Methods:  This study included over 5,700 children participating  in two large longitudinal prenatal cohorts, including more than 80 children with a confirmed diagnosis of ASD. Fetal head circumference (HC) was measured repeatedly during pregnancy using ultrasound. Autistic traits were measured with the Social Responsiveness Scale and the Autism Quotient. A diagnosis of ASD was based on mother report and confirmed with medical records. Additionally,  ultrasounds were retrospectively collected for 45 children with ASD at a clinical research center. Longitudinal HC measurements at three time points were analyzed using a Latent Growth curve model approach to assess the relation of prenatal growth on autistic traits measured later in life.

Results:  Preliminary analyses suggested an inverse relationship between prenatal head growth and autistic traits later in life. Children with more autistic traits showed HC growth curves that were characterized by smaller slopes and intercepts. 

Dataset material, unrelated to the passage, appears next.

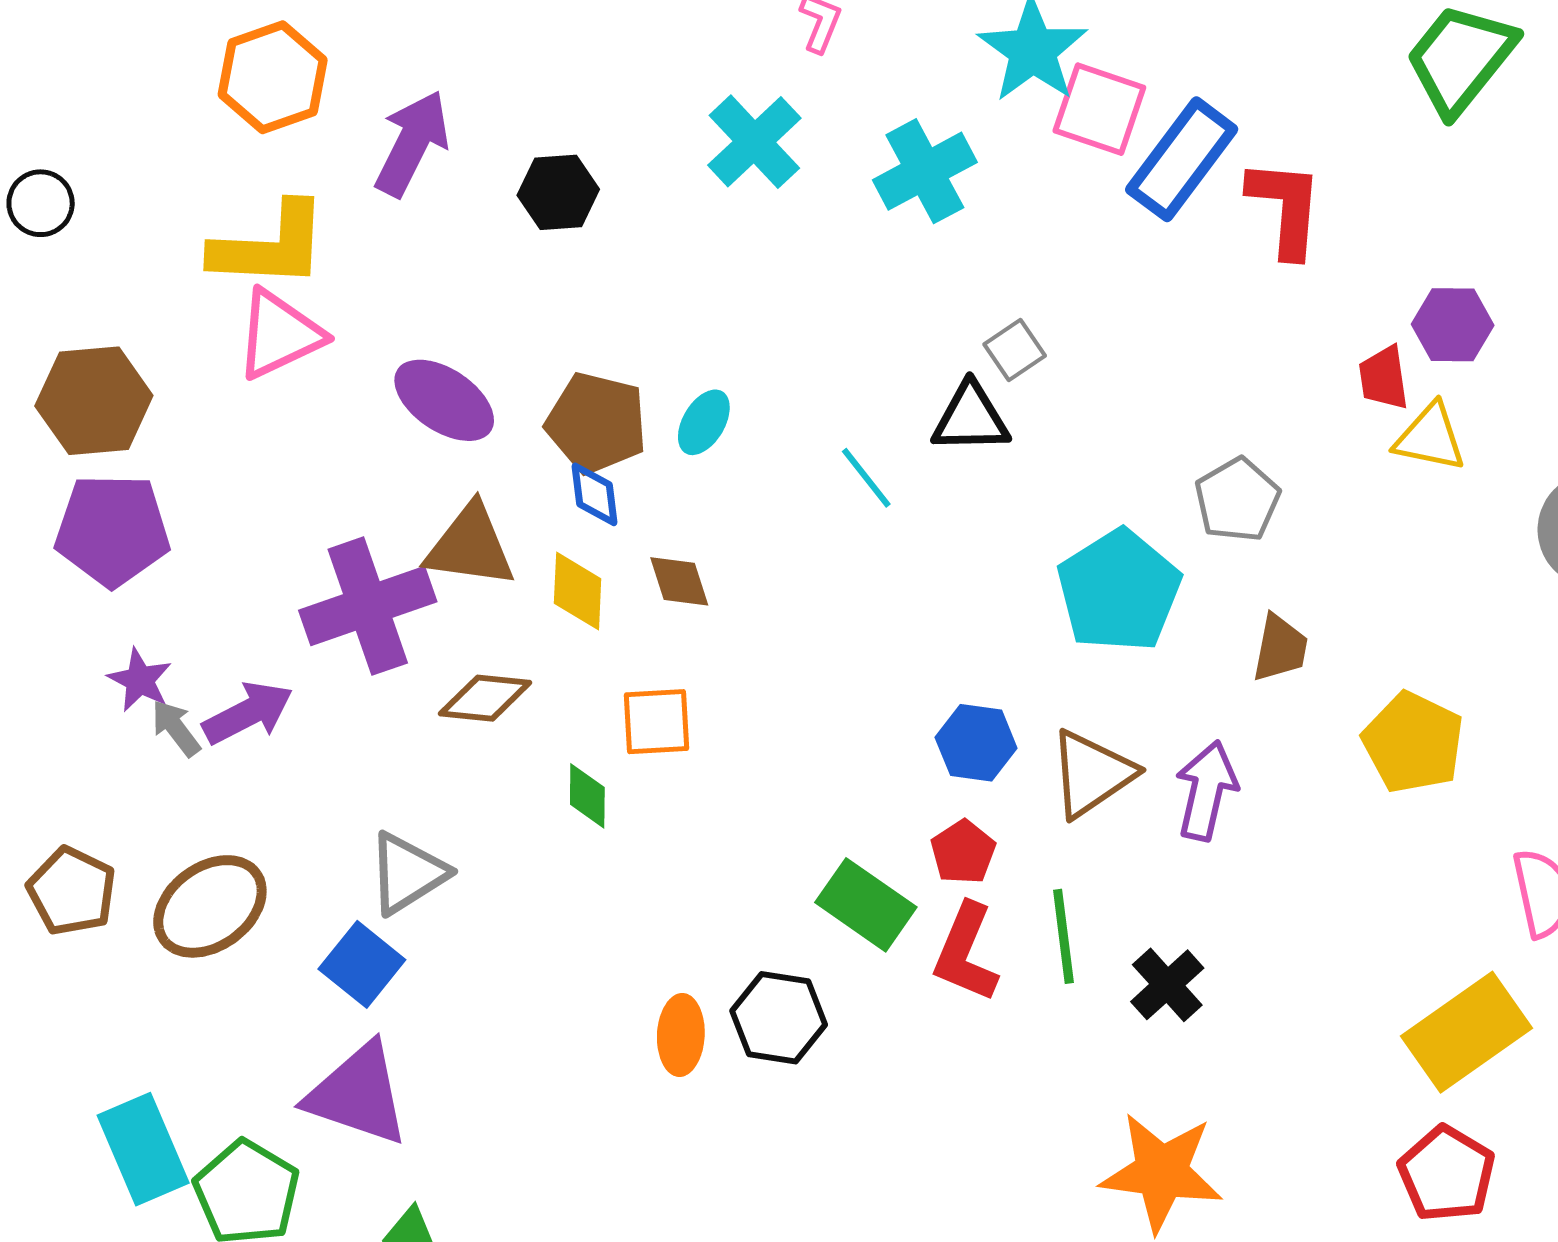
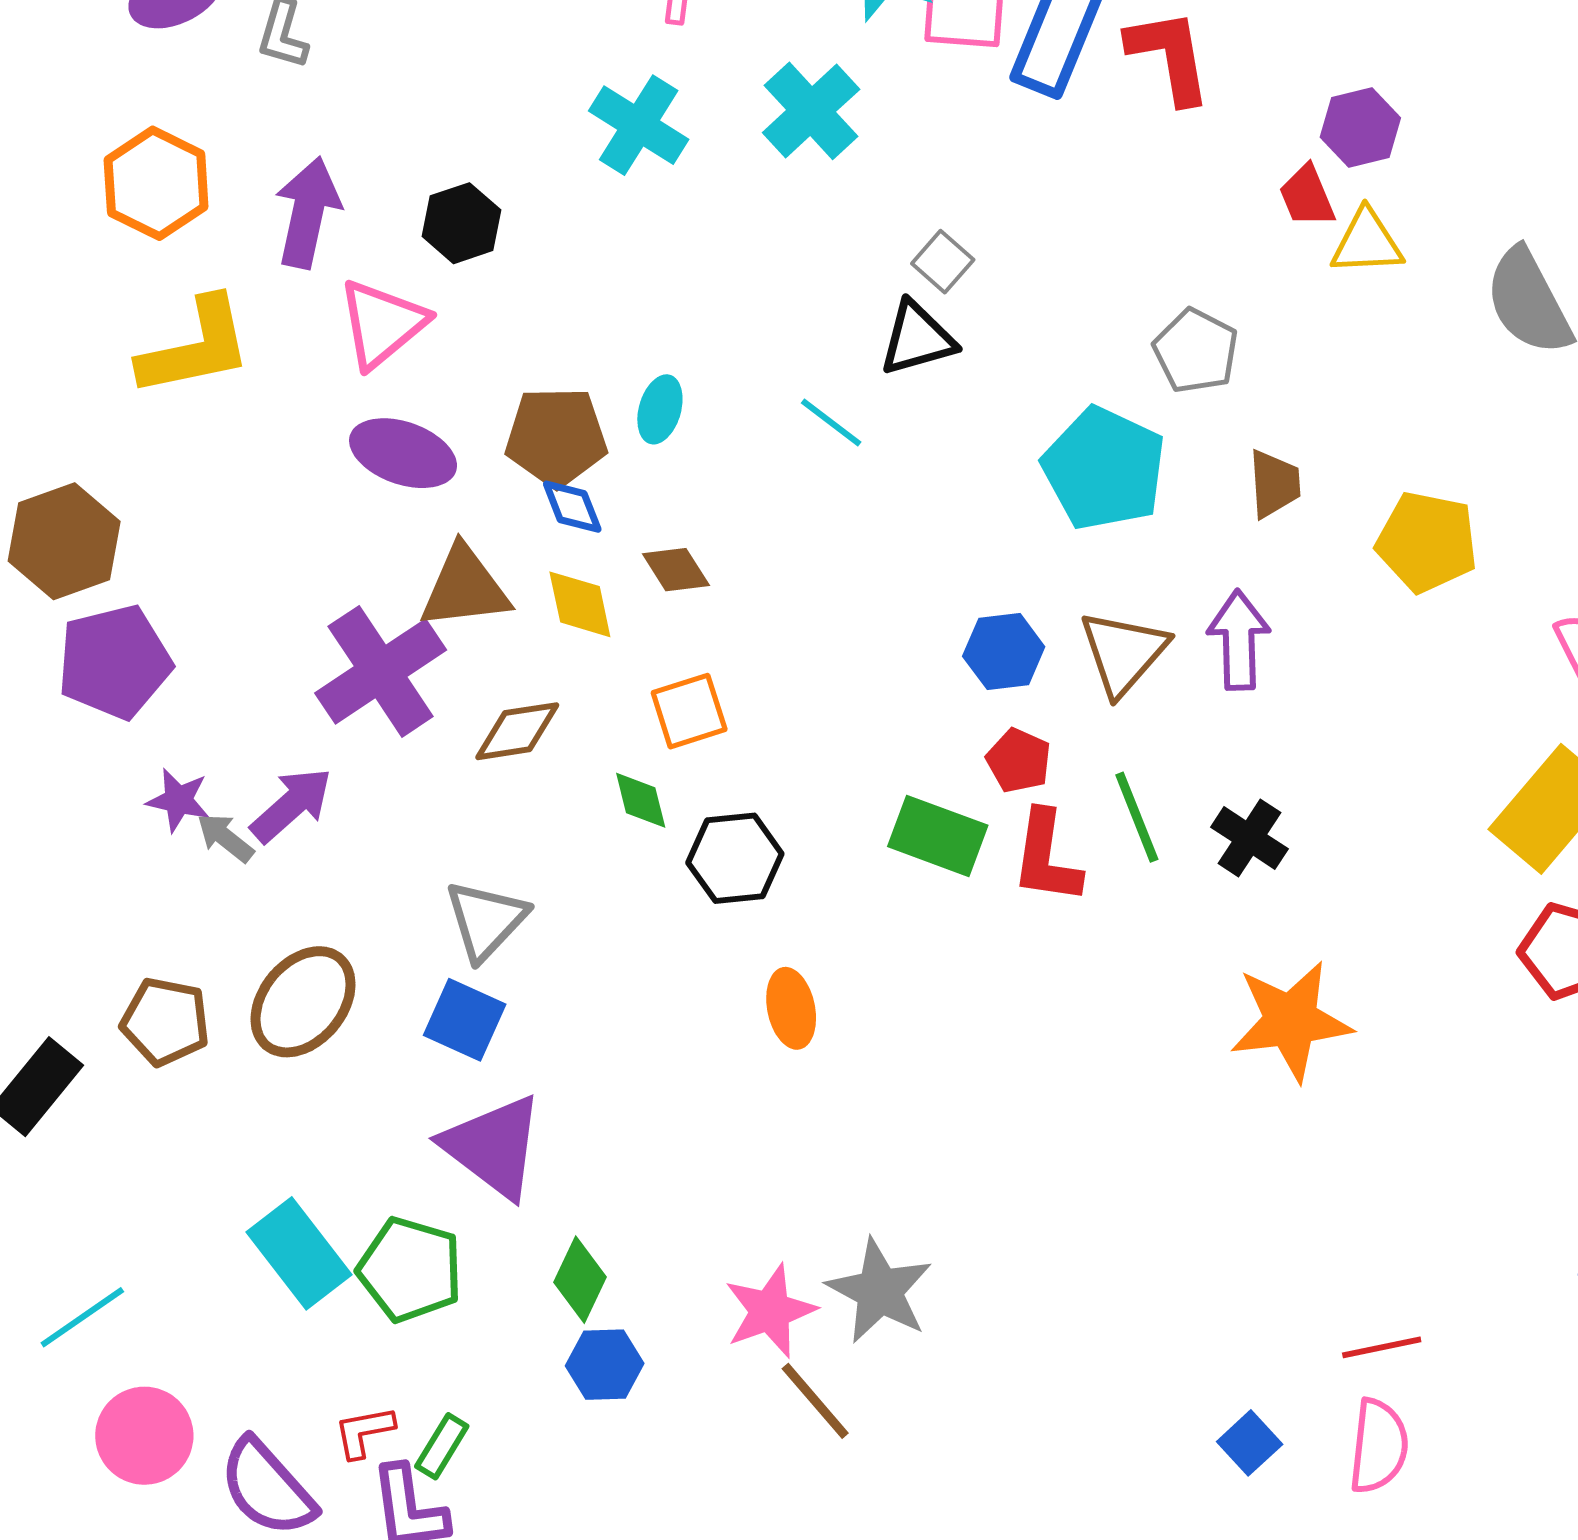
pink triangle: (279, 334) -> (382, 324), moved
black hexagon: (779, 1018) -> (735, 858), moved
purple triangle: (358, 1094) -> (493, 1147), turned 33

Conclusions:  To our knowledge, this is the first large population-based study looking into prenatal brain growth and autistic traits. Preliminary results suggest that atypical brain growth in ASD may start in utero. Additional analyses comparing prenatal head growth between children with clinically diagnosed ASD and typically developing children will be conducted.